Hung’s analysis is right but not precise enough. Bisyllabic verbs like siuli ‘fix’
can co-occur with a progressive marker, too. Also, since the occurrence of a progressive marker depends on the telicity of the ka verb, a more precise way to state this constraint is that a progressive marker can only show up in the ka construction with an atelic verb but not in those with a telic verb.
(34) a. I teh ka in kiann me.
he PROG KA his son scold
‘He is scolding his son.’
b. Papa teh ka titi siuli.
father PROG KA little brother hit ‘Father is hitting the little brother.’
c. *I teh ka png chia-liau.
he PROG KA rice eat-finish
‘He is eating the rice all up.’
In (34)a the verb me ‘scold’ is a bare monosyllabic verb and in (34)b the verb siuli
‘fix’ is bisyllabic. Both of the verbs do not indicate accomplished actions, that is, they are atelic verbs, and the sentences are compatible with the progressive marker.
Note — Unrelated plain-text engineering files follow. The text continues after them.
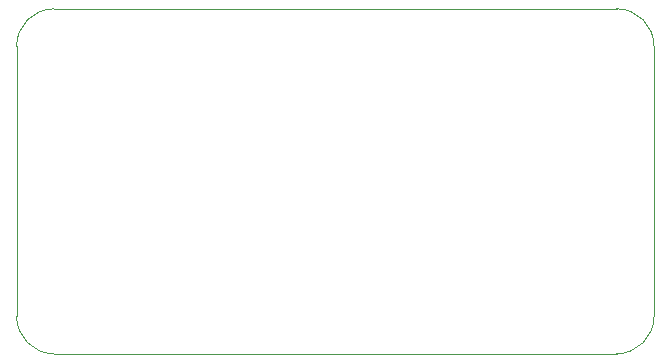
<source format=gm1>
%TF.GenerationSoftware,KiCad,Pcbnew,7.0.7*%
%TF.CreationDate,2023-10-15T17:36:15+02:00*%
%TF.ProjectId,io_expander,696f5f65-7870-4616-9e64-65722e6b6963,1.1*%
%TF.SameCoordinates,PX3c8eee0PY3c8eee0*%
%TF.FileFunction,Profile,NP*%
%FSLAX46Y46*%
G04 Gerber Fmt 4.6, Leading zero omitted, Abs format (unit mm)*
G04 Created by KiCad (PCBNEW 7.0.7) date 2023-10-15 17:36:15*
%MOMM*%
%LPD*%
G01*
G04 APERTURE LIST*
%TA.AperFunction,Profile*%
%ADD10C,0.100000*%
%TD*%
G04 APERTURE END LIST*
D10*
X53975001Y-3175001D02*
X53975002Y-26034999D01*
X3175000Y0D02*
X50800000Y0D01*
X3175000Y0D02*
G75*
G03*
X0Y-3175000I0J-3175000D01*
G01*
X0Y-26034999D02*
G75*
G03*
X3175000Y-29210000I3175000J-1D01*
G01*
X50800000Y-29210002D02*
G75*
G03*
X53975002Y-26034999I0J3175002D01*
G01*
X53975000Y-3175001D02*
G75*
G03*
X50800000Y0I-3175000J1D01*
G01*
X3175000Y-29210000D02*
X50800000Y-29210000D01*
X0Y-3175000D02*
X-1Y-26034999D01*
M02*

</source>
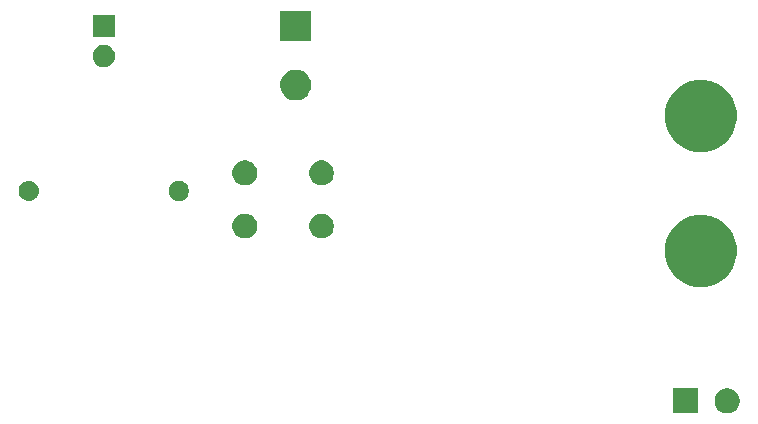
<source format=gbr>
G04 #@! TF.GenerationSoftware,KiCad,Pcbnew,5.0.1*
G04 #@! TF.CreationDate,2019-03-06T14:15:35+01:00*
G04 #@! TF.ProjectId,workshop,776F726B73686F702E6B696361645F70,rev?*
G04 #@! TF.SameCoordinates,Original*
G04 #@! TF.FileFunction,Soldermask,Bot*
G04 #@! TF.FilePolarity,Negative*
%FSLAX46Y46*%
G04 Gerber Fmt 4.6, Leading zero omitted, Abs format (unit mm)*
G04 Created by KiCad (PCBNEW 5.0.1) date Mi 06 Mär 2019 14:15:35 CET*
%MOMM*%
%LPD*%
G01*
G04 APERTURE LIST*
%ADD10C,0.100000*%
G04 APERTURE END LIST*
D10*
G36*
X196631000Y-120431000D02*
X194529000Y-120431000D01*
X194529000Y-118329000D01*
X196631000Y-118329000D01*
X196631000Y-120431000D01*
X196631000Y-120431000D01*
G37*
G36*
X199386565Y-118369389D02*
X199577834Y-118448615D01*
X199749976Y-118563637D01*
X199896363Y-118710024D01*
X200011385Y-118882166D01*
X200090611Y-119073435D01*
X200131000Y-119276484D01*
X200131000Y-119483516D01*
X200090611Y-119686565D01*
X200011385Y-119877834D01*
X199896363Y-120049976D01*
X199749976Y-120196363D01*
X199577834Y-120311385D01*
X199386565Y-120390611D01*
X199183516Y-120431000D01*
X198976484Y-120431000D01*
X198773435Y-120390611D01*
X198582166Y-120311385D01*
X198410024Y-120196363D01*
X198263637Y-120049976D01*
X198148615Y-119877834D01*
X198069389Y-119686565D01*
X198029000Y-119483516D01*
X198029000Y-119276484D01*
X198069389Y-119073435D01*
X198148615Y-118882166D01*
X198263637Y-118710024D01*
X198410024Y-118563637D01*
X198582166Y-118448615D01*
X198773435Y-118369389D01*
X198976484Y-118329000D01*
X199183516Y-118329000D01*
X199386565Y-118369389D01*
X199386565Y-118369389D01*
G37*
G36*
X197739941Y-103746248D02*
X197739943Y-103746249D01*
X197739944Y-103746249D01*
X198295190Y-103976239D01*
X198295191Y-103976240D01*
X198794902Y-104310136D01*
X199219864Y-104735098D01*
X199219866Y-104735101D01*
X199553761Y-105234810D01*
X199783751Y-105790056D01*
X199901000Y-106379503D01*
X199901000Y-106980497D01*
X199783751Y-107569944D01*
X199553761Y-108125190D01*
X199553760Y-108125191D01*
X199219864Y-108624902D01*
X198794902Y-109049864D01*
X198794899Y-109049866D01*
X198295190Y-109383761D01*
X197739944Y-109613751D01*
X197739943Y-109613751D01*
X197739941Y-109613752D01*
X197150499Y-109731000D01*
X196549501Y-109731000D01*
X195960059Y-109613752D01*
X195960057Y-109613751D01*
X195960056Y-109613751D01*
X195404810Y-109383761D01*
X194905101Y-109049866D01*
X194905098Y-109049864D01*
X194480136Y-108624902D01*
X194146240Y-108125191D01*
X194146239Y-108125190D01*
X193916249Y-107569944D01*
X193799000Y-106980497D01*
X193799000Y-106379503D01*
X193916249Y-105790056D01*
X194146239Y-105234810D01*
X194480134Y-104735101D01*
X194480136Y-104735098D01*
X194905098Y-104310136D01*
X195404809Y-103976240D01*
X195404810Y-103976239D01*
X195960056Y-103746249D01*
X195960057Y-103746249D01*
X195960059Y-103746248D01*
X196549501Y-103629000D01*
X197150499Y-103629000D01*
X197739941Y-103746248D01*
X197739941Y-103746248D01*
G37*
G36*
X158548565Y-103565389D02*
X158739834Y-103644615D01*
X158911976Y-103759637D01*
X159058363Y-103906024D01*
X159173385Y-104078166D01*
X159252611Y-104269435D01*
X159293000Y-104472484D01*
X159293000Y-104679516D01*
X159252611Y-104882565D01*
X159173385Y-105073834D01*
X159058363Y-105245976D01*
X158911976Y-105392363D01*
X158739834Y-105507385D01*
X158548565Y-105586611D01*
X158345516Y-105627000D01*
X158138484Y-105627000D01*
X157935435Y-105586611D01*
X157744166Y-105507385D01*
X157572024Y-105392363D01*
X157425637Y-105245976D01*
X157310615Y-105073834D01*
X157231389Y-104882565D01*
X157191000Y-104679516D01*
X157191000Y-104472484D01*
X157231389Y-104269435D01*
X157310615Y-104078166D01*
X157425637Y-103906024D01*
X157572024Y-103759637D01*
X157744166Y-103644615D01*
X157935435Y-103565389D01*
X158138484Y-103525000D01*
X158345516Y-103525000D01*
X158548565Y-103565389D01*
X158548565Y-103565389D01*
G37*
G36*
X165048565Y-103565389D02*
X165239834Y-103644615D01*
X165411976Y-103759637D01*
X165558363Y-103906024D01*
X165673385Y-104078166D01*
X165752611Y-104269435D01*
X165793000Y-104472484D01*
X165793000Y-104679516D01*
X165752611Y-104882565D01*
X165673385Y-105073834D01*
X165558363Y-105245976D01*
X165411976Y-105392363D01*
X165239834Y-105507385D01*
X165048565Y-105586611D01*
X164845516Y-105627000D01*
X164638484Y-105627000D01*
X164435435Y-105586611D01*
X164244166Y-105507385D01*
X164072024Y-105392363D01*
X163925637Y-105245976D01*
X163810615Y-105073834D01*
X163731389Y-104882565D01*
X163691000Y-104679516D01*
X163691000Y-104472484D01*
X163731389Y-104269435D01*
X163810615Y-104078166D01*
X163925637Y-103906024D01*
X164072024Y-103759637D01*
X164244166Y-103644615D01*
X164435435Y-103565389D01*
X164638484Y-103525000D01*
X164845516Y-103525000D01*
X165048565Y-103565389D01*
X165048565Y-103565389D01*
G37*
G36*
X140120821Y-100761313D02*
X140120824Y-100761314D01*
X140120825Y-100761314D01*
X140281239Y-100809975D01*
X140281241Y-100809976D01*
X140281244Y-100809977D01*
X140429078Y-100888995D01*
X140558659Y-100995341D01*
X140665005Y-101124922D01*
X140744023Y-101272756D01*
X140744024Y-101272759D01*
X140744025Y-101272761D01*
X140792686Y-101433175D01*
X140792687Y-101433179D01*
X140809117Y-101600000D01*
X140792687Y-101766821D01*
X140792686Y-101766824D01*
X140792686Y-101766825D01*
X140767993Y-101848228D01*
X140744023Y-101927244D01*
X140665005Y-102075078D01*
X140558659Y-102204659D01*
X140429078Y-102311005D01*
X140281244Y-102390023D01*
X140281241Y-102390024D01*
X140281239Y-102390025D01*
X140120825Y-102438686D01*
X140120824Y-102438686D01*
X140120821Y-102438687D01*
X139995804Y-102451000D01*
X139912196Y-102451000D01*
X139787179Y-102438687D01*
X139787176Y-102438686D01*
X139787175Y-102438686D01*
X139626761Y-102390025D01*
X139626759Y-102390024D01*
X139626756Y-102390023D01*
X139478922Y-102311005D01*
X139349341Y-102204659D01*
X139242995Y-102075078D01*
X139163977Y-101927244D01*
X139140008Y-101848228D01*
X139115314Y-101766825D01*
X139115314Y-101766824D01*
X139115313Y-101766821D01*
X139098883Y-101600000D01*
X139115313Y-101433179D01*
X139115314Y-101433175D01*
X139163975Y-101272761D01*
X139163976Y-101272759D01*
X139163977Y-101272756D01*
X139242995Y-101124922D01*
X139349341Y-100995341D01*
X139478922Y-100888995D01*
X139626756Y-100809977D01*
X139626759Y-100809976D01*
X139626761Y-100809975D01*
X139787175Y-100761314D01*
X139787176Y-100761314D01*
X139787179Y-100761313D01*
X139912196Y-100749000D01*
X139995804Y-100749000D01*
X140120821Y-100761313D01*
X140120821Y-100761313D01*
G37*
G36*
X152902228Y-100781703D02*
X153057100Y-100845853D01*
X153196481Y-100938985D01*
X153315015Y-101057519D01*
X153408147Y-101196900D01*
X153472297Y-101351772D01*
X153505000Y-101516184D01*
X153505000Y-101683816D01*
X153472297Y-101848228D01*
X153408147Y-102003100D01*
X153315015Y-102142481D01*
X153196481Y-102261015D01*
X153057100Y-102354147D01*
X152902228Y-102418297D01*
X152737816Y-102451000D01*
X152570184Y-102451000D01*
X152405772Y-102418297D01*
X152250900Y-102354147D01*
X152111519Y-102261015D01*
X151992985Y-102142481D01*
X151899853Y-102003100D01*
X151835703Y-101848228D01*
X151803000Y-101683816D01*
X151803000Y-101516184D01*
X151835703Y-101351772D01*
X151899853Y-101196900D01*
X151992985Y-101057519D01*
X152111519Y-100938985D01*
X152250900Y-100845853D01*
X152405772Y-100781703D01*
X152570184Y-100749000D01*
X152737816Y-100749000D01*
X152902228Y-100781703D01*
X152902228Y-100781703D01*
G37*
G36*
X158548565Y-99065389D02*
X158739834Y-99144615D01*
X158911976Y-99259637D01*
X159058363Y-99406024D01*
X159173385Y-99578166D01*
X159252611Y-99769435D01*
X159293000Y-99972484D01*
X159293000Y-100179516D01*
X159252611Y-100382565D01*
X159173385Y-100573834D01*
X159058363Y-100745976D01*
X158911976Y-100892363D01*
X158739834Y-101007385D01*
X158548565Y-101086611D01*
X158345516Y-101127000D01*
X158138484Y-101127000D01*
X157935435Y-101086611D01*
X157744166Y-101007385D01*
X157572024Y-100892363D01*
X157425637Y-100745976D01*
X157310615Y-100573834D01*
X157231389Y-100382565D01*
X157191000Y-100179516D01*
X157191000Y-99972484D01*
X157231389Y-99769435D01*
X157310615Y-99578166D01*
X157425637Y-99406024D01*
X157572024Y-99259637D01*
X157744166Y-99144615D01*
X157935435Y-99065389D01*
X158138484Y-99025000D01*
X158345516Y-99025000D01*
X158548565Y-99065389D01*
X158548565Y-99065389D01*
G37*
G36*
X165048565Y-99065389D02*
X165239834Y-99144615D01*
X165411976Y-99259637D01*
X165558363Y-99406024D01*
X165673385Y-99578166D01*
X165752611Y-99769435D01*
X165793000Y-99972484D01*
X165793000Y-100179516D01*
X165752611Y-100382565D01*
X165673385Y-100573834D01*
X165558363Y-100745976D01*
X165411976Y-100892363D01*
X165239834Y-101007385D01*
X165048565Y-101086611D01*
X164845516Y-101127000D01*
X164638484Y-101127000D01*
X164435435Y-101086611D01*
X164244166Y-101007385D01*
X164072024Y-100892363D01*
X163925637Y-100745976D01*
X163810615Y-100573834D01*
X163731389Y-100382565D01*
X163691000Y-100179516D01*
X163691000Y-99972484D01*
X163731389Y-99769435D01*
X163810615Y-99578166D01*
X163925637Y-99406024D01*
X164072024Y-99259637D01*
X164244166Y-99144615D01*
X164435435Y-99065389D01*
X164638484Y-99025000D01*
X164845516Y-99025000D01*
X165048565Y-99065389D01*
X165048565Y-99065389D01*
G37*
G36*
X197739941Y-92316248D02*
X197739943Y-92316249D01*
X197739944Y-92316249D01*
X198295190Y-92546239D01*
X198788162Y-92875633D01*
X198794902Y-92880136D01*
X199219864Y-93305098D01*
X199219866Y-93305101D01*
X199553761Y-93804810D01*
X199783751Y-94360056D01*
X199901000Y-94949503D01*
X199901000Y-95550497D01*
X199783751Y-96139944D01*
X199553761Y-96695190D01*
X199553760Y-96695191D01*
X199219864Y-97194902D01*
X198794902Y-97619864D01*
X198794899Y-97619866D01*
X198295190Y-97953761D01*
X197739944Y-98183751D01*
X197739943Y-98183751D01*
X197739941Y-98183752D01*
X197150499Y-98301000D01*
X196549501Y-98301000D01*
X195960059Y-98183752D01*
X195960057Y-98183751D01*
X195960056Y-98183751D01*
X195404810Y-97953761D01*
X194905101Y-97619866D01*
X194905098Y-97619864D01*
X194480136Y-97194902D01*
X194146240Y-96695191D01*
X194146239Y-96695190D01*
X193916249Y-96139944D01*
X193799000Y-95550497D01*
X193799000Y-94949503D01*
X193916249Y-94360056D01*
X194146239Y-93804810D01*
X194480134Y-93305101D01*
X194480136Y-93305098D01*
X194905098Y-92880136D01*
X194911838Y-92875633D01*
X195404810Y-92546239D01*
X195960056Y-92316249D01*
X195960057Y-92316249D01*
X195960059Y-92316248D01*
X196549501Y-92199000D01*
X197150499Y-92199000D01*
X197739941Y-92316248D01*
X197739941Y-92316248D01*
G37*
G36*
X162939485Y-91378996D02*
X162939487Y-91378997D01*
X162939488Y-91378997D01*
X163176255Y-91477069D01*
X163389342Y-91619449D01*
X163570551Y-91800658D01*
X163712931Y-92013745D01*
X163811004Y-92250515D01*
X163861000Y-92501861D01*
X163861000Y-92758139D01*
X163811004Y-93009485D01*
X163712931Y-93246255D01*
X163570551Y-93459342D01*
X163389342Y-93640551D01*
X163389339Y-93640553D01*
X163176255Y-93782931D01*
X162939488Y-93881003D01*
X162939487Y-93881003D01*
X162939485Y-93881004D01*
X162688139Y-93931000D01*
X162431861Y-93931000D01*
X162180515Y-93881004D01*
X162180513Y-93881003D01*
X162180512Y-93881003D01*
X161943745Y-93782931D01*
X161730661Y-93640553D01*
X161730658Y-93640551D01*
X161549449Y-93459342D01*
X161407069Y-93246255D01*
X161308996Y-93009485D01*
X161259000Y-92758139D01*
X161259000Y-92501861D01*
X161308996Y-92250515D01*
X161407069Y-92013745D01*
X161549449Y-91800658D01*
X161730658Y-91619449D01*
X161943745Y-91477069D01*
X162180512Y-91378997D01*
X162180513Y-91378997D01*
X162180515Y-91378996D01*
X162431861Y-91329000D01*
X162688139Y-91329000D01*
X162939485Y-91378996D01*
X162939485Y-91378996D01*
G37*
G36*
X146581396Y-89255546D02*
X146754466Y-89327234D01*
X146910230Y-89431312D01*
X147042688Y-89563770D01*
X147146766Y-89719534D01*
X147218454Y-89892604D01*
X147255000Y-90076333D01*
X147255000Y-90263667D01*
X147218454Y-90447396D01*
X147146766Y-90620466D01*
X147042688Y-90776230D01*
X146910230Y-90908688D01*
X146754466Y-91012766D01*
X146581396Y-91084454D01*
X146397667Y-91121000D01*
X146210333Y-91121000D01*
X146026604Y-91084454D01*
X145853534Y-91012766D01*
X145697770Y-90908688D01*
X145565312Y-90776230D01*
X145461234Y-90620466D01*
X145389546Y-90447396D01*
X145353000Y-90263667D01*
X145353000Y-90076333D01*
X145389546Y-89892604D01*
X145461234Y-89719534D01*
X145565312Y-89563770D01*
X145697770Y-89431312D01*
X145853534Y-89327234D01*
X146026604Y-89255546D01*
X146210333Y-89219000D01*
X146397667Y-89219000D01*
X146581396Y-89255546D01*
X146581396Y-89255546D01*
G37*
G36*
X163861000Y-88931000D02*
X161259000Y-88931000D01*
X161259000Y-86329000D01*
X163861000Y-86329000D01*
X163861000Y-88931000D01*
X163861000Y-88931000D01*
G37*
G36*
X147255000Y-88581000D02*
X145353000Y-88581000D01*
X145353000Y-86679000D01*
X147255000Y-86679000D01*
X147255000Y-88581000D01*
X147255000Y-88581000D01*
G37*
M02*

</source>
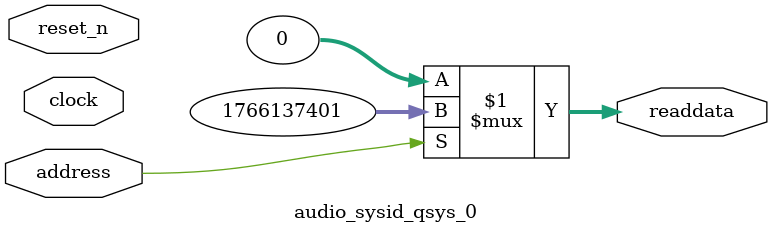
<source format=v>



// synthesis translate_off
`timescale 1ns / 1ps
// synthesis translate_on

// turn off superfluous verilog processor warnings 
// altera message_level Level1 
// altera message_off 10034 10035 10036 10037 10230 10240 10030 

module audio_sysid_qsys_0 (
               // inputs:
                address,
                clock,
                reset_n,

               // outputs:
                readdata
             )
;

  output  [ 31: 0] readdata;
  input            address;
  input            clock;
  input            reset_n;

  wire    [ 31: 0] readdata;
  //control_slave, which is an e_avalon_slave
  assign readdata = address ? 1766137401 : 0;

endmodule



</source>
However, in (34)c, a verbal complement liau ‘finish’ signifies the accomplishment of the action and makes the verb become a telic verb, which is contradictory to the meaning of the progressive marker, resulting in the ungrammaticality.
2.3.5 Summary
In this section, four major constraints on the ka construction are discussed:
Referentiality, Omission, Dynamicity, and Progressive constraints. The Referentiality constraint states that only definite or generic NPs can show up in the construction. The Omission constraint states that only when the ka-NP is a third person singular pronoun can it be syntactically absent. As for the Dynamicity constraint, a stative verb cannot occur in the ka construction. Finally, the Progressive constraint states that a progressive marker can only show up in the ka sentences with an atelic verb.